--- What to do ---
In the entries below, some lines contain "pmos"; work out how many and answer with the figure only.

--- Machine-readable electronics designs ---
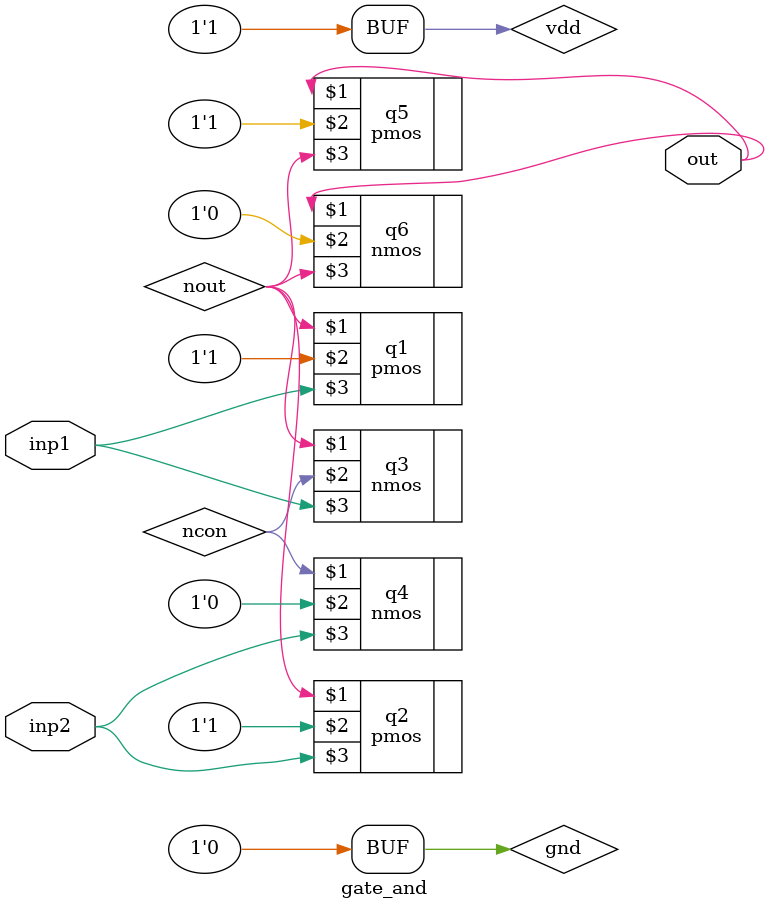
<source format=v>

/*
 * Transistor logic: output, input, control
 * PNP: drain, source, gate
 * NPN: source, drain, gate
 *
 * IHS <3
 */

module gate_and (inp1, inp2, out);

    supply0 gnd;
    supply1 vdd;

    input  inp1;
    input  inp2;
    output out ;
    
    // NAND gate.
    wire ncon;
    wire nout;

    pmos q1(nout, vdd, inp1);
    pmos q2(nout, vdd, inp2);

    nmos q3(nout, ncon, inp1);
    nmos q4(ncon, gnd, inp2);
    
    // NOT gate (inverter).
    pmos q5(out, vdd, nout);
    nmos q6(out, gnd, nout);
    
endmodule



</source>
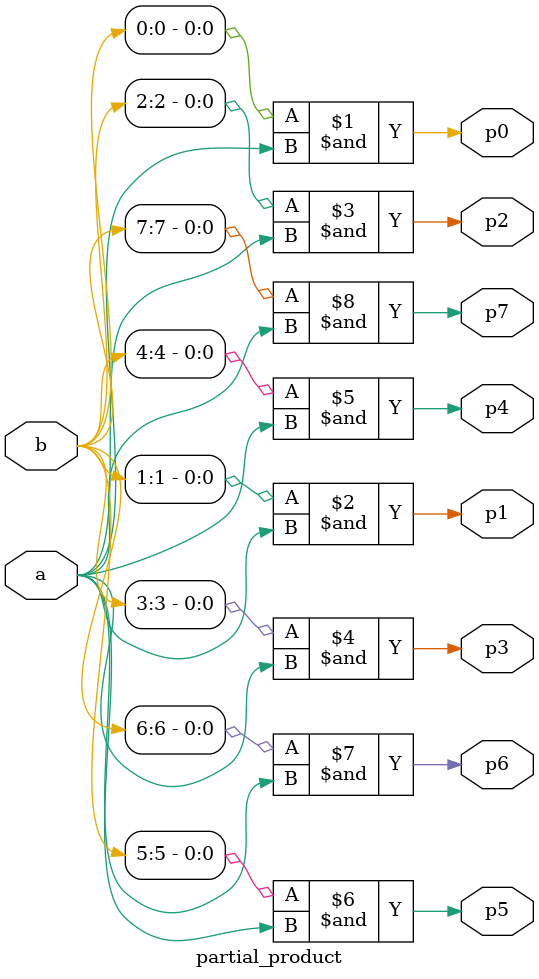
<source format=v>
`timescale 1ns / 1ps
module partial_product(a,b,p0,p1,p2,p3,p4,p5,p6,p7);

input [7:0] b;
input a;
output p0,p1,p2,p3,p4,p5,p6,p7;
assign p0 = b[0] & a;
assign p1 = b[1] & a;
assign p2 = b[2] & a;
assign p3 = b[3] & a;
assign p4 = b[4] & a;
assign p5 = b[5] & a;
assign p6 = b[6] & a;
assign p7 = b[7] & a;
endmodule

</source>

--- Your response ---
3